For DC33, the badge ecosystem expands with new SAOs:

DC33 SAO ($80) — Designed by Rare Circuits in collaboration with Aerospace Village. It adds air-band VHF audio reception (listen to live ATC conversations through the onboard 3.5 mm jack), broadcast FM radio in stereo, and a high-speed 4-color grayscale OLED display.

Winnebago SAO ($20) — A reference to the movie Spaceballs for those who know.

Son of Boris the Spider ADS-B Antenna Kit ($40) — A minimal-assembly antenna kit from the Airframes.io team that improves ADS-B reception range.


Open Source, Naturally

The badge hardware design and software are fully open-sourced on GitHub at github.com/AerospaceVillage/avBadge_2024. The DC33 release includes firmware version 2.0 with new features. If you already have the DC32 badge, you can simply upgrade the software.
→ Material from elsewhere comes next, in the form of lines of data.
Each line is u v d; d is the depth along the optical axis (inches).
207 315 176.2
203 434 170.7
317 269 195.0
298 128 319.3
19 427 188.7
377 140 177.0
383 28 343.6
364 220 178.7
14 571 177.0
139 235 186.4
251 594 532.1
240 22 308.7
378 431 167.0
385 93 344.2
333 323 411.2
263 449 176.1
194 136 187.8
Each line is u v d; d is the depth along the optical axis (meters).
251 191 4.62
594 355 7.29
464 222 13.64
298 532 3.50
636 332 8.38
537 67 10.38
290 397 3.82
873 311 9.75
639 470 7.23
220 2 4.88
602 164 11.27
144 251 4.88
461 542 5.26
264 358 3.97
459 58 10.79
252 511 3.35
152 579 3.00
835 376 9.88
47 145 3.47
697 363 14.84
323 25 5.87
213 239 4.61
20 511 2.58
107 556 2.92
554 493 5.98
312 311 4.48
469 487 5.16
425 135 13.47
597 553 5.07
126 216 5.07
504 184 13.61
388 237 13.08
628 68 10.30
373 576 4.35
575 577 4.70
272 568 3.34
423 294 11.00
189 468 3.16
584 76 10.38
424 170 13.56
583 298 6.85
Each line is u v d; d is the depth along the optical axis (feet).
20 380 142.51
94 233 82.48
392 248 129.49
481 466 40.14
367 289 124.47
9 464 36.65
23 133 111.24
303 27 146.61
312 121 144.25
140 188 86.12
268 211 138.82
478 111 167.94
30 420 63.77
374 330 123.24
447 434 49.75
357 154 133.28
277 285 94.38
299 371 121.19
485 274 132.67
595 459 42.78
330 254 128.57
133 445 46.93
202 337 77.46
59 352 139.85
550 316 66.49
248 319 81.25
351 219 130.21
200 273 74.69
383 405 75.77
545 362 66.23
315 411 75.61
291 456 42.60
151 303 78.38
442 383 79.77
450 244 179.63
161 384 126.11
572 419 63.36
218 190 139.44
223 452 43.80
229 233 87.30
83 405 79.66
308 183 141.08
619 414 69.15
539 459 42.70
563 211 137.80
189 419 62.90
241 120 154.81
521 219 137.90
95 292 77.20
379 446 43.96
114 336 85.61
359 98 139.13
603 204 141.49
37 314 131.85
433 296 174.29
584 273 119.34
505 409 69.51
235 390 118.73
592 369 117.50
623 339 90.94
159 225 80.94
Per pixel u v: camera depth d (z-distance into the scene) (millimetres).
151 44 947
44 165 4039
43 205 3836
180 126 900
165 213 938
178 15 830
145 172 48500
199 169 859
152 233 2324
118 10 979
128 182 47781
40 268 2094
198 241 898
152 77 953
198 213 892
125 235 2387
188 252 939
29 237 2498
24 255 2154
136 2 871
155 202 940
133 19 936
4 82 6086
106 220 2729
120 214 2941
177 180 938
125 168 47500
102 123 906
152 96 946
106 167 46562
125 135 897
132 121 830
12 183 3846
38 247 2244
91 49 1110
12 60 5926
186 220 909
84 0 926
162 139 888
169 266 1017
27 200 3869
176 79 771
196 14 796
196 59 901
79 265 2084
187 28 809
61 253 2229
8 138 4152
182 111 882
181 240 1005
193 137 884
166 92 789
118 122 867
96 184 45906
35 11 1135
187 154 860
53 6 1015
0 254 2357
The GPS subsystem is documented in a detailed explainer by Henry and Lillian, available on the Aerospace Village website.


About Aerospace Village

Aerospace Village is a registered 501(c)(3) nonprofit organisation and a fixture at DEF CON. Its mission is to inspire and promote aerospace innovation, bringing together hackers, engineers, pilots, policy leaders, and security researchers to improve aviation and space cybersecurity. Beyond the badge, the village runs the STARPWN competition, hosts workshops, and builds community around aerospace security research.